|SAHA, DEBASISH - PENNSYLVANIA STATE UNIVERSITY|
|KEMANIAN, ARMEN - PENNSYLVANIA STATE UNIVERSITY|
|RAU, BENJAMIN - U.S. FOREST SERVICE (FS)|
|MONTES, FELIPE - PENNSYLVANIA STATE UNIVERSITY|
Submitted to: Atmospheric Environment
Publication Type: Peer Reviewed Journal
Publication Acceptance Date: 1/30/2017
Publication Date: 1/31/2017
Citation: Saha, D., Kemanian, A., Rau, B.M., Adler, P.R., Montes, F. 2017. Designing efficient nitrous oxide sampling strategies in agroecosystems using simulation models. Atmospheric Environment. 155:189-198.
Interpretive Summary: The large uncertainties associated with measurement of nitrous oxide emissions can be improved by increasing the frequency of measurements, but this also increases measurement costs. Using a model, we evaluated two strategies to determine the time and frequency of nitrous oxide measurement, 1) measurement over a range of fixed time intervals and 2) using a list of rules to describe the time and frequency of measurement. We found that although the accuracy of the nitrous oxide estimate increased as sample frequency increased, using rules to determine the time of sampling reduced the frequency of sampling to achieve the same measurement accuracy. These results demonstrate that it can be more efficient to measure nitrous oxide emissions based on predefined rules or events rather than a fixed frequency throughout the year.

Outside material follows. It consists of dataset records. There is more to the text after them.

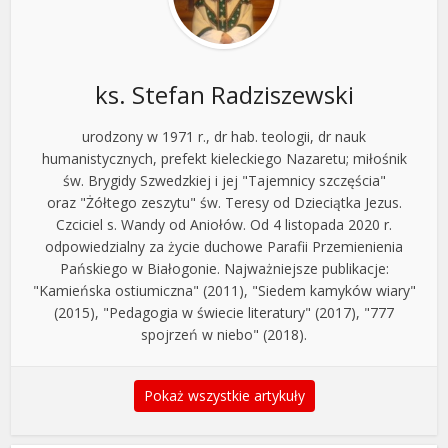
ks. Stefan Radziszewski
urodzony w 1971 r., dr hab. teologii, dr nauk
humanistycznych, prefekt kieleckiego Nazaretu; miłośnik
św. Brygidy Szwedzkiej i jej "Tajemnicy szczęścia"
oraz "Żółtego zeszytu" św. Teresy od Dzieciątka Jezus.
Czciciel s. Wandy od Aniołów. Od 4 listopada 2020 r.
odpowiedzialny za życie duchowe Parafii Przemienienia
Pańskiego w Białogonie. Najważniejsze publikacje:
"Kamieńska ostiumiczna" (2011), "Siedem kamyków wiary"
(2015), "Pedagogia w świecie literatury" (2017), "777
spojrzeń w niebo" (2018).
Pokaż wszystkie artykuły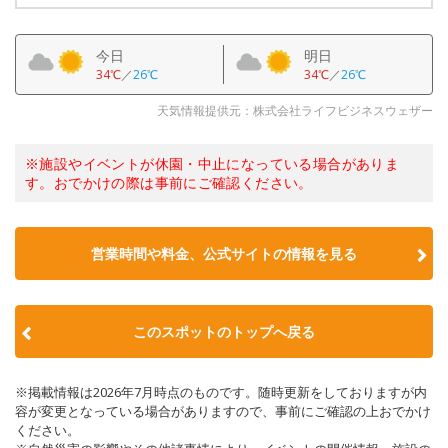
今日
明日
34℃
／
26℃
34℃
／
26℃
天気情報提供元：株式会社ライフビジネスウェザー
※施設やイベントが休園・中止になっている場合がありま
す。おでかけの際は事前にご確認ください。
営業時間や料金、公式サイトの情報を見る
このスポットのトップへ戻る
※掲載情報は2026年7月時点のものです。随時更新をしておりますが内
容が変更となっている場合がありますので、事前にご確認の上おでかけ
ください。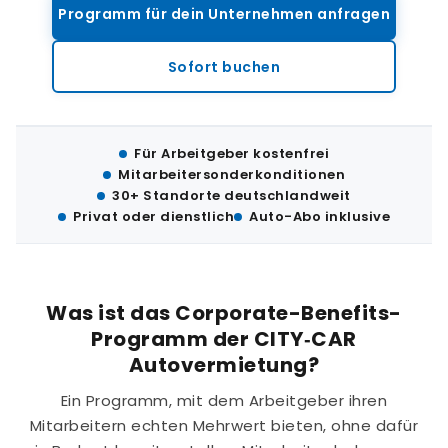
Programm für dein Unternehmen anfragen
Sofort buchen
Für Arbeitgeber kostenfrei
Mitarbeitersonderkonditionen
30+ Standorte deutschlandweit
Privat oder dienstlich
Auto-Abo inklusive
Was ist das Corporate-Benefits-
Programm der CITY‑CAR
Autovermietung?
Ein Programm, mit dem Arbeitgeber ihren
Mitarbeitern echten Mehrwert bieten, ohne dafür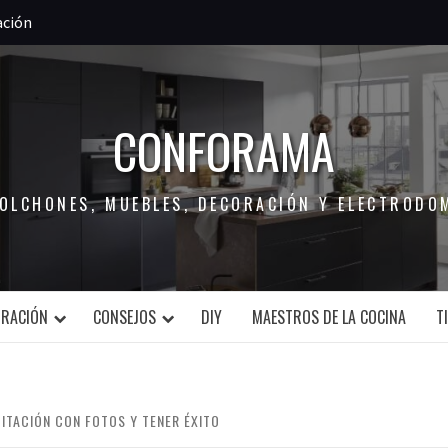
ación
CONFORAMA
COLCHONES, MUEBLES, DECORACIÓN Y ELECTRODO
ORACIÓN
CONSEJOS
DIY
MAESTROS DE LA COCINA
T
BITACIÓN CON FOTOS Y TENER ÉXITO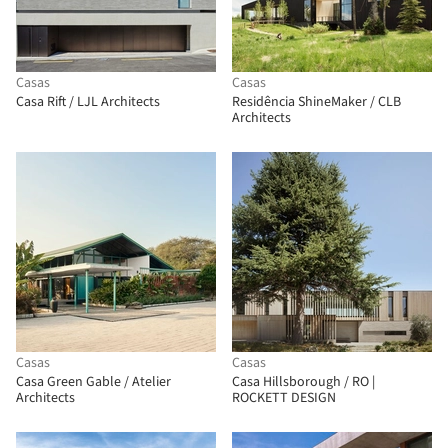
Casas
Casas
Casa Rift / LJL Architects
Residência ShineMaker / CLB
Architects
Casas
Casas
Casa Green Gable / Atelier
Casa Hillsborough / RO |
Architects
ROCKETT DESIGN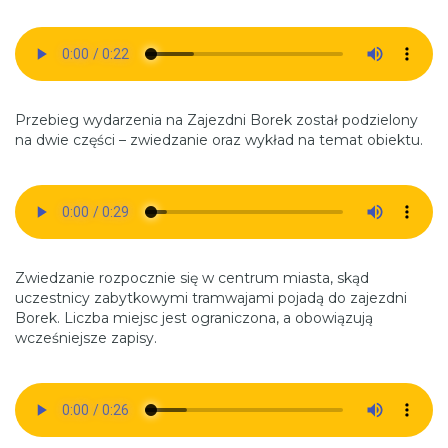
Przebieg wydarzenia na Zajezdni Borek został podzielony
na dwie części – zwiedzanie oraz wykład na temat obiektu.
Zwiedzanie rozpocznie się w centrum miasta, skąd
uczestnicy zabytkowymi tramwajami pojadą do zajezdni
Borek. Liczba miejsc jest ograniczona, a obowiązują
wcześniejsze zapisy.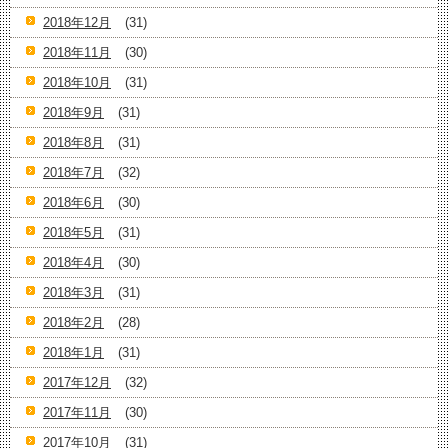
2018年12月
(31)
2018年11月
(30)
2018年10月
(31)
2018年9月
(31)
2018年8月
(31)
2018年7月
(32)
2018年6月
(30)
2018年5月
(31)
2018年4月
(30)
2018年3月
(31)
2018年2月
(28)
2018年1月
(31)
2017年12月
(32)
2017年11月
(30)
2017年10月
(31)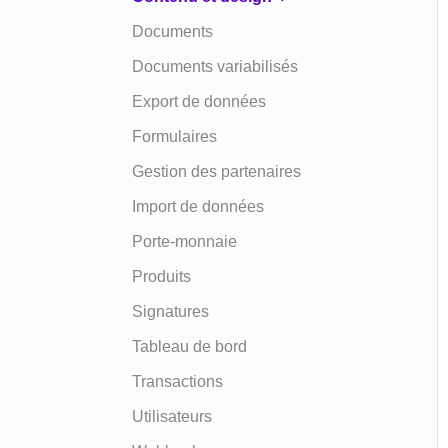
Documents
Documents variabilisés
Export de données
Formulaires
Gestion des partenaires
Import de données
Porte-monnaie
Produits
Signatures
Tableau de bord
Transactions
Utilisateurs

Technical Abstract: Cumulative nitrous oxide (N2O) emissions calculated from discrete chamber-based flux measurements have unknown uncertainty. This study used an agroecosystems simulation model to design sampling strategies that yield accurate cumulative N2O flux estimates with a known uncertainty level. Daily soil N2O flux was simulated for Ames, IA (corn-soybean rotation, anhydrous ammonia fertilizer injected in fall), College Station, TX (corn-vetch rotation, corn fertilized twice), Fort Collins, CO (irrigated corn, fertilized), and Pullman, WA (winter wheat, fertilized in fall and spring). These fluxes were used as daily measurements surrogates. The flux data was sampled using either a fixed interval (1 to 32 days) or a rule-based (decision tree-based) sampling method. Two types of rule-based regression trees were constructed and used to predict sampling events. One used high-input (HI, including soil inorganic nitrogen) and the other low-input (LI, without soil inorganic nitrogen) N2O flux predictor variables as identified by Random Forest. The uncertainty of the annual N2O flux estimation increases along with the fixed interval length. A 4- and 8-day interval sampling is required at College Station and Ames, respectively, to yield ±20% accuracy in the flux estimate, while a 12-day interval renders the same accuracy at Fort Collins and Pullman. Both HI and LI rule-based method provided the same accuracy as that of fixed interval with 60% reduction in sampling numbers. The improvement in efficiency is higher in sites with greater flux variability.